Like many great quests the discovery of the Anaheim Jalapeno Chile Cheeseburger came about by chance. I’d been working on the Perfect Burger Project for a couple years stymied by dead ends along the Juicy-Lucy stuffed path and most recently the charred anaheim/serrano/onion topped with marble jack path. In fact I was at the Walmart to restock for a new attack along those lines when serendipity intervened.
As usual you can’t realistically expect exactly what you are looking for at Walmart. Their supply/stocking isn’t consistent. This time the first substitution was Tillamook cheddar for the missing Cabot. No problem with the marble jack. In the produce section I was confronted with overflowing bins of peppers arranged vertically. The anaheims actually appeared fresh w/o their usual withered appearance. Serranos good too- but after pulling a couple small ones, I instead replaced them with a couple more robust ones from near the top of the bin. Note that I didn’t study these new choices carefully.
New girl at checkout was unfamiliar with the codes for the peppers and could not locate the anaheims on her cheat sheet so called over the manager guy. He and I promptly got into an argument over the more robust “serranos” which he insisted were Jalepenos! At one point I heard myself say “bet you a million dollars they are serranos” and he countered by trotting off to the produce area to take photos of each; It wasn’t a very busy mid-day. I wasn’t convinced but happily paid the lower jalepeno price.
I didn’t re-look at the peppers until prepping for a burger days later. The First Step (single 1/3 pound burger) is cutting the tops off (1) Anaheim and one (only now obvious) Jalepeno. Then slice each lengthwise into quarters and scrape out seeds. Place pepper slices into a preheated heavy skillet with a dab of oil and flatten with a heavy spatula or better yet; a potato masher. Time for 5 minutes a side at a low hissing, below smoking heat. Peppers should be 50 % scorched black on both sides and soft. Add a quarter (tennis ball size) Red Onion sliced thin along it’s top to root axis and continue the process until the onion is soft and a bit carmelized. Push all to the side and toast buttered potato buns. Transfer buns and onion/pepper mix to a warm serving plate. Keep them apart for now as the onion pepper mix will go on top of the cooked burger.
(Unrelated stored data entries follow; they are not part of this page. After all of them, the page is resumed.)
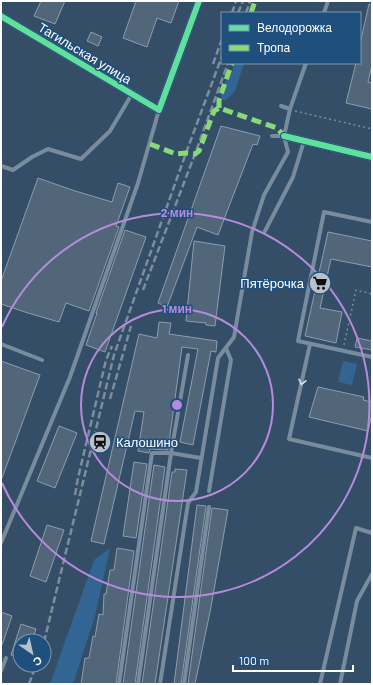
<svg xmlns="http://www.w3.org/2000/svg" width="373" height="685" font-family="Barlow,sans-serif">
	<rect width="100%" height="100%" fill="#354e67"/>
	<g fill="#326594">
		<path d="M235,63H244L235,91L226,100H222C218,84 225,85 232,73C233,70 233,66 235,63Z"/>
		<path d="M343,361L357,364L352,385L338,382Z"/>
		<path d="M110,548L95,616L73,684H50L94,560Z"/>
	</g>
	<g fill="#52667a" stroke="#8d9dad">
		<path d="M41,1H65L55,24L34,16Z"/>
		<path d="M136,1H179L171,23L157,18L147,47L123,38Z"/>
		<path d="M369,4L372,5V65L368,82L372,83V109L346,103L356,63H360V44Z"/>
		<path d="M91,32L102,37L98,46L87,41Z"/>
		<path d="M221,126L260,136L257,145L253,144L218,235L197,227L167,307L158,303Z"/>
		<path d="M38,178L72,190L112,202L118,183L130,187L116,226L119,227L89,311L66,303L59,322L28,313L1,304V281Z"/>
		<path d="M125,230L146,237L105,352L86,345L97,313H96Z"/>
		<path d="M328,232L372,241V267L331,259L320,308L342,312L336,343L305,336Z"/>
		<path d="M194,241L225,246L215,326L206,325V323L186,321Z"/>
		<path d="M159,322L171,323L169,334L217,341L216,352L211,351L193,445L180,442L198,349L182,347L168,450L150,449L149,453L138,451L144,412L135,411L104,544L91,541L139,334L157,338Z"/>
		<path d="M357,338L372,341V350L355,347Z"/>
		<path d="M1,361L40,375L2,478H1Z"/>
		<path d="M318,387L364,397L363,400L372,402V414L368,431L309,417Z"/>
		<path d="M59,426L77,433L55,488L37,481Z"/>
		<path d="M134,462L147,464L136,538L123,536Z"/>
		<path d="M154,465L165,467L135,684H123Z"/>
		<path d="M175,469L187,470L155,684H142L172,472H175Z"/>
		<path d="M197,505L206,506L181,684H174Z"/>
		<path d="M212,508L228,510L211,607L195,684H188Z"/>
		<path d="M47,525L64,530L46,582L30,576Z"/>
		<path d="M117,548L134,551L116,684H81L85,658H89L93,636L95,637L99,614L103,615L104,594H106L110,570H114Z"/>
		<path d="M1,612L12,616L2,645L1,644Z"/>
		<path d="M21,624L36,629L32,641H20V658L11,655Z"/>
	</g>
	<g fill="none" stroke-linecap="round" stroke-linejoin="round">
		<g stroke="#798c9e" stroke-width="1.5" stroke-dasharray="2 3" stroke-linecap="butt">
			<path d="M295,111L372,129"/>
			<path d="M344,345L356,290L372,294"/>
		</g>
		<g stroke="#798c9e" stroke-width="4">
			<path d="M324,13L328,1"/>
			<path d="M281,106L290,109"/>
			<path d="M272,136H284"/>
			<path d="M1,166L13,170L32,157L48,149L81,159L110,131L132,94"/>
			<path d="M372,222L324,212L298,341L372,357"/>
			<path d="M265,231L293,177L304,141"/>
			<path d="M1,344L42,360"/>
			<path d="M310,344L289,439L372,458"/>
			<path d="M209,491L231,360L226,348"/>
			<path d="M1,543L70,377L138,183L159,110"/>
			<path d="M1,671L6,658"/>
			<path d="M119,684L152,453H171L201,458"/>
			<path d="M138,684L171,453L188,355"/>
			<path d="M160,684L188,503L196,492L218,358L234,337L252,232L264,195L288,152L284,136L290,109L306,63"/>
			<path d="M184,684L209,507"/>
			<path d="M320,684L356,528L372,533"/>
			<path d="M340,684L357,601L372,574"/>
		</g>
		<g stroke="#798c9e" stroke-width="8">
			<path d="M1,16L159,110L199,1"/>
			<path d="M284,136L372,157"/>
		</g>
		<g stroke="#7c8e9e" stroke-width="2.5" stroke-dasharray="7 3" stroke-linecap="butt">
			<path d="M232,13L236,1"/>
			<path d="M238,13L243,1"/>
			<path d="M246,13L250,1"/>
			<path d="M213,64L222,39"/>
			<path d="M143,290L195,154L228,63"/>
			<path d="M110,399L131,326"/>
			<path d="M75,495L78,478L106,360L112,346"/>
			<path d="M44,642L114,355L186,153L222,56"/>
			<path d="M29,684L36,665"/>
		</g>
		<g stroke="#86db77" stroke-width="5" stroke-dasharray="10 5" stroke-linecap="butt">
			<path d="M251,13L255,1"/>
			<path d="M219,108V100L232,63"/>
			<path d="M150,144L176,154L186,153L195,154L199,151L214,111L219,108L277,128L284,136"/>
		</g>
		<g stroke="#1f4f7d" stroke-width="8">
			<g id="cycleway">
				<path d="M1,16L159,110L199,1"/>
				<path d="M284,136L372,157"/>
			</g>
		</g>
		<use href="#cycleway" stroke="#60e19b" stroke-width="6"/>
	</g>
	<defs><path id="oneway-chevron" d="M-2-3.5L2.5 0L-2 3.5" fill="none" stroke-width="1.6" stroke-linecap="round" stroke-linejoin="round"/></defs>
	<use stroke="#dee2e7" href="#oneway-chevron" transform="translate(302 382) rotate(103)"/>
	<g fill="none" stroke="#b68bdc" stroke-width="2">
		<circle cx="177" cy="405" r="96"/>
		<path d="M2 327A192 192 0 1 1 2 483"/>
	</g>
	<defs>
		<g id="supermarket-disc" transform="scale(1.15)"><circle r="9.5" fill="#b8c1ca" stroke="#1f4f7d"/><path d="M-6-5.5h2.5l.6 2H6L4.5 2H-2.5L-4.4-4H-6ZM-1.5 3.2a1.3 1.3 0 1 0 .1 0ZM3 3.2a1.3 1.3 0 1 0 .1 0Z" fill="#111"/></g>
		<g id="station-disc" transform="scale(1.15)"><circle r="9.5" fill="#b8c1ca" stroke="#1f4f7d"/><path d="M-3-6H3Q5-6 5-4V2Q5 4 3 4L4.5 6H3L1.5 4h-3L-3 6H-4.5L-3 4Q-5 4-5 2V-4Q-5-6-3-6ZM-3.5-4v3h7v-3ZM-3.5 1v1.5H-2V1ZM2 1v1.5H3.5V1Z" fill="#111"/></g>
	</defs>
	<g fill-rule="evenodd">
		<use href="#supermarket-disc" x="320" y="283"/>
		<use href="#station-disc" x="100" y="442"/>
	</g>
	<g text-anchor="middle" stroke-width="3" stroke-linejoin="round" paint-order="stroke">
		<g font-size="13" fill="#fff" stroke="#1f4f7d">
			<text transform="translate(85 53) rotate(31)" y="5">Тагильская улица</text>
		</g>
		<g font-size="13" fill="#fff" stroke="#1f4f7d" text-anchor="end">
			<text x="304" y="288">Пятёрочка</text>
			<text x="116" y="447" text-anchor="start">Калошино</text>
		</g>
	</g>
	<circle cx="177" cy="405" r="6" fill="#b68bdc" stroke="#1f4f7d" stroke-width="2"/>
	<g font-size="12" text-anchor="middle" font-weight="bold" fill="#b68bdc" stroke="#1f4f7d" stroke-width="3" stroke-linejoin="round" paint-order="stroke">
		<text x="177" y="217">2 мин</text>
		<text x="177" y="313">1 мин</text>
	</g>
	<rect width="373" height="685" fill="none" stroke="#ffffff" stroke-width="4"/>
	<rect x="221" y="12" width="140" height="52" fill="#1f4f7d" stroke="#7995b1"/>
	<rect x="229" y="25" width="20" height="6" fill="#60e19b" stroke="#7995b1"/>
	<text x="257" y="32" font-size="12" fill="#ffffff">Велодорожка</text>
	<rect x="229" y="45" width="20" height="6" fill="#86db77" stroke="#7995b1"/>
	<text x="257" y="52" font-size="12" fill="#ffffff">Тропа</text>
	<g transform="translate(32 653) rotate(146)"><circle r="19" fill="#1f4f7d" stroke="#7995b1"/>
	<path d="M0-3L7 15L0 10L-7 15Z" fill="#b8c1ca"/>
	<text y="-6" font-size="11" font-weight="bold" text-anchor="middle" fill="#ffffff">С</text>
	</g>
	<path d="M233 665v6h120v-6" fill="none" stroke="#ffffff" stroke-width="2"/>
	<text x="239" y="665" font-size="12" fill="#ffffff" stroke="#1f4f7d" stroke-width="3" paint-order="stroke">100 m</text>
</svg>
Reheat the skillet at a higher setting (just smoking) for cooking your burger. While the peppers were blackening you should have portioned your Hay Creek grass-fed burger into a 1/3 pound patty just a bit larger in diameter then the bun. Keep the edges tight and smooth to avoid drying. Kosher salt and black pepper both sides, working the salt/pepper into the surface by cross-hatching with the underside of a fork- like the peanut butter cookie treatment. Cook the burger 2 minutes per side, placing a single 3-4 mm thick slice of Tillamook cheddar (WTH; it’s the first I saw in the cheese drawer and already opened) on the just-flipped first side. Let the burger rest in the pan maybe 30 -60 seconds after turning off the heat (beyond the second 2 minutes).
Place the burger on your unadorned (NO condiments) lower bun, top with pepper/onion mix, slap the top bun on (NO condiments) and dig in! Truly Sublime. There were virtually zero grand expectations for this outcome so impartiality is guaranteed. Remember, you heard it first here.
Oh, the timing of this whole process works out really well for prepping homemade fries cut from a single longish unpeeled russet potato. Simply handcut the fries with a 8 inch+ chefs knife and begin heating for a 5 minute parboil at the point you first flip the peppers in the skillet. Drain and begin pan-fry in a separate skillet at the point you turn off the pepper/onion mix.